Sunday, April 18, 2010

Transforming the Mundane


There are interesting images all around us and there are many ways we can create them. We make lots of choices before we push the shutter button that have a great influence on how interesting our photos are; composition, lighting, lens choice, camera position, etc. I have talked about all of those before.

Today I want to focus on another area where you can exercise you creativity. This applies to photography as art where we have the freedom to manipulate our imagery anyway we want, which is very different from an editorial or journalistic endevour where the rules are much more stringent.

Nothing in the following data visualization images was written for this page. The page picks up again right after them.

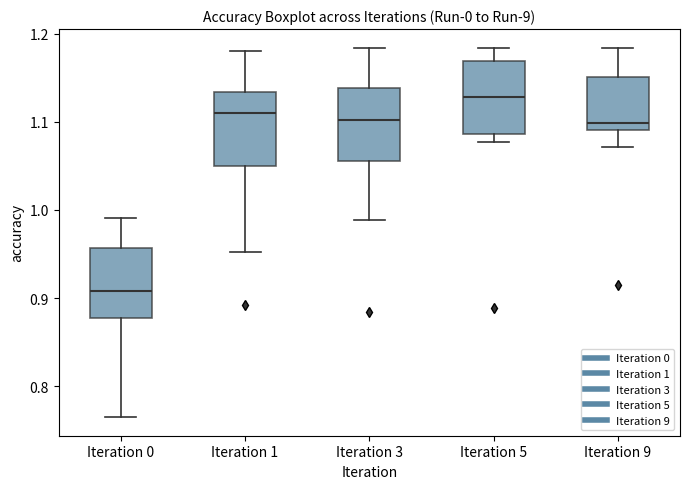

Reading left to right, transcribe this box plot: for each box, give where its median line is, the range the box spans, and where its two whiskers end, as read against the y-axis. The values are not printed on the chart, so give them approximately, as read against the axis.

Iteration 0: median 0.91, box 0.88 to 0.96, whiskers 0.76 to 0.99
Iteration 1: median 1.11, box 1.05 to 1.13, whiskers 0.95 to 1.18
Iteration 3: median 1.10, box 1.06 to 1.14, whiskers 0.99 to 1.18
Iteration 5: median 1.13, box 1.09 to 1.17, whiskers 1.08 to 1.18
Iteration 9: median 1.10, box 1.09 to 1.15, whiskers 1.07 to 1.18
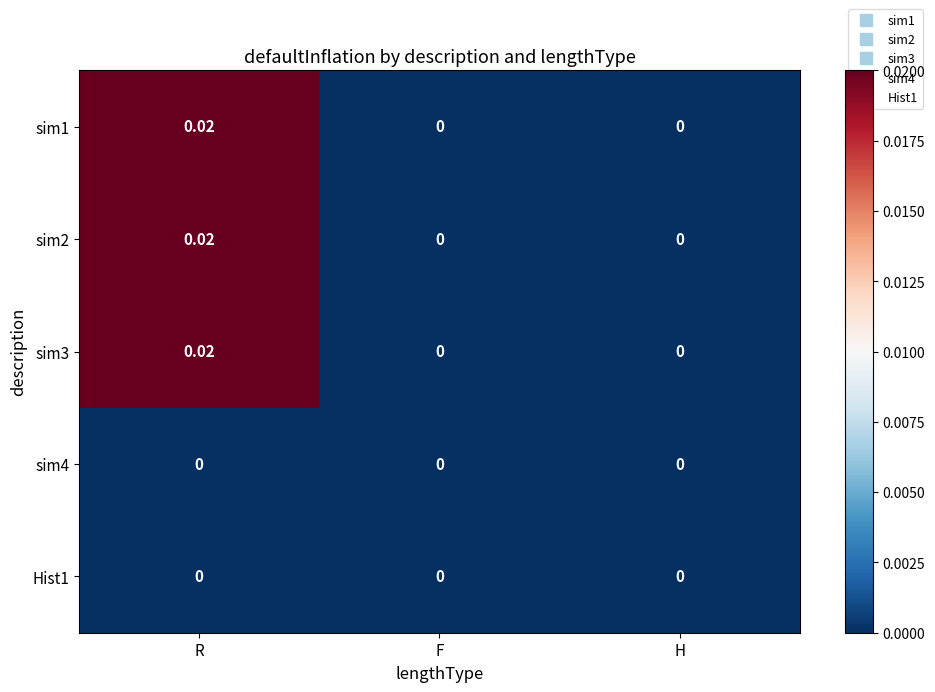

At which category is the sum across all series the highest?

R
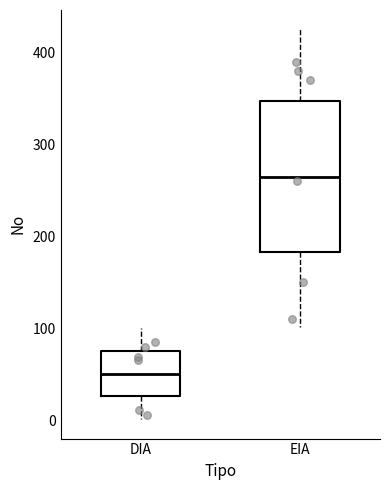

Where does the lower whisker of the box for DIA end on the y-axis? The values are not printed on the chart, so give them approximately, as read against the axis.

0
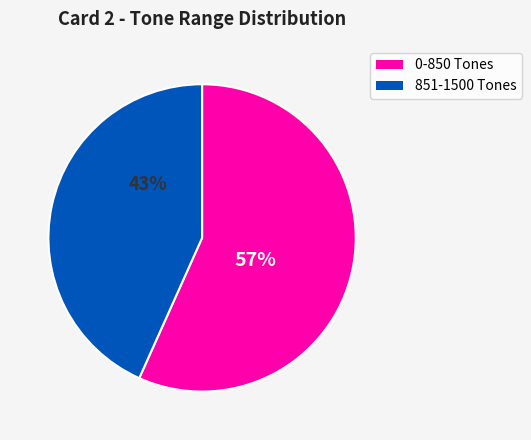

To the nearest percent, what is the average slice percentage?

50%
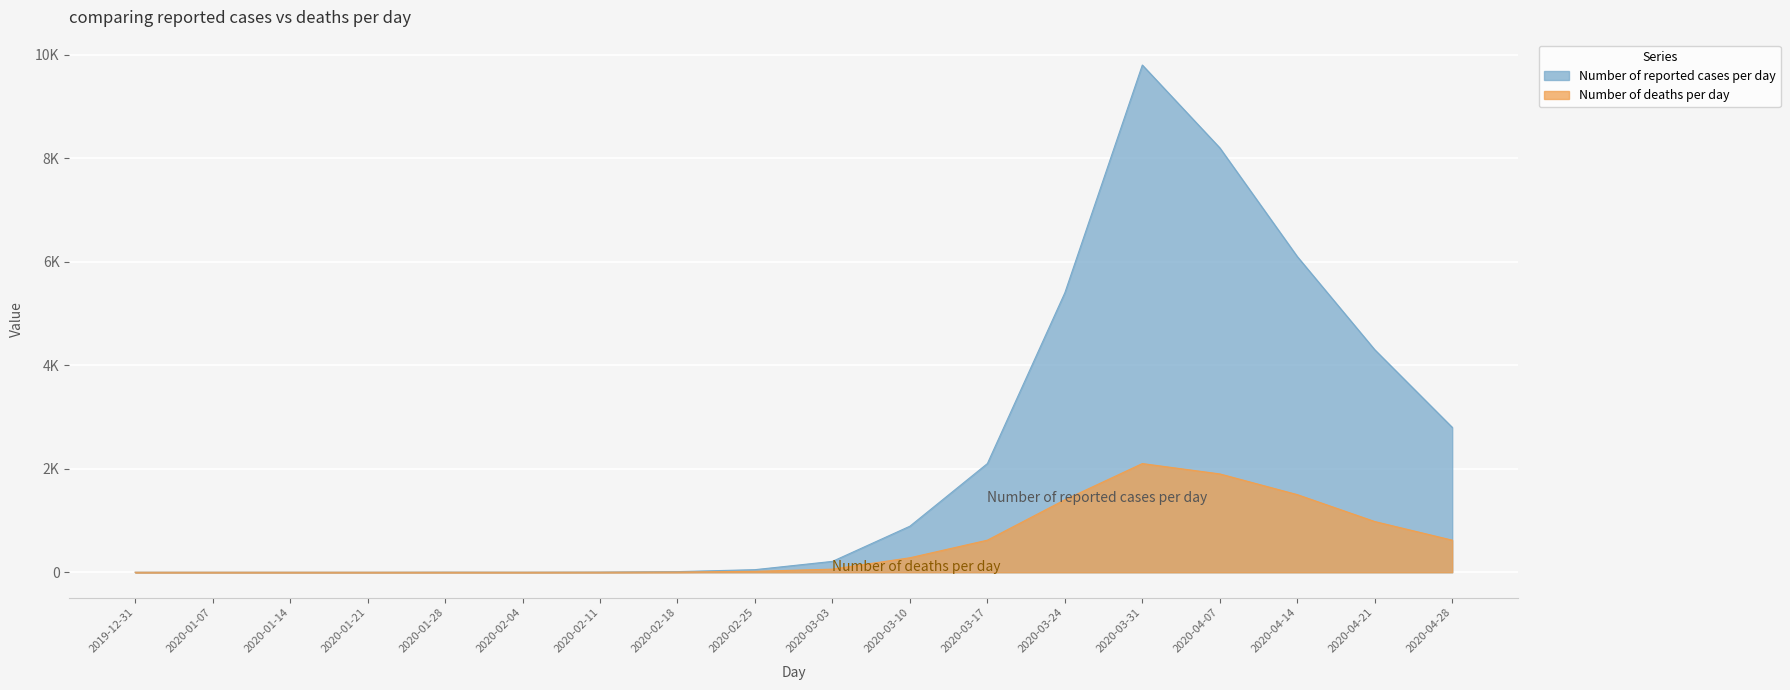

True or false: Number of deaths per day has more than 2 interior local peaks.

False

One a recent photo walk with my photo pal Ashok, we explored the Distillery District in downtown T.O. There is this interesting sculpture that is prominently feature in the main square. I took this non-descript shot of some of the detail, knowing that I would do something to finish the image later.


1/6400 f/2.8 ISO 400 EF70-200mm f/2.8L IS USM @ 73 mm Canon EOS 40D

 Unfortunately I can't tell you exactly what I did, because I managed to delete the edit history from Lightroom. But generally I did four things, which didn't take very long at all.
  1. Added a green colour gradient from the right
  2. Added a red colour gradient from the left 
  3. Cropped and slightly rotated to focus in on the pattern
  4. Burned the bottom right corner to simplify it

1/6400 f/2.8 ISO 400 EF70-200mm f/2.8L IS USM @ 73 mm Canon EOS 40D
Distillery District,Toronto,Ontario

I very much like the result, whether you do or not, it is more interesting that the original, yes?

Today's assignment: Pick a boring picture from your library and make it interesting.

Advanced assignment: Create a concept of an image that you can only make by doing something unusal in a photo editor. Go out and shoot the image and then edit it to create what you conceived.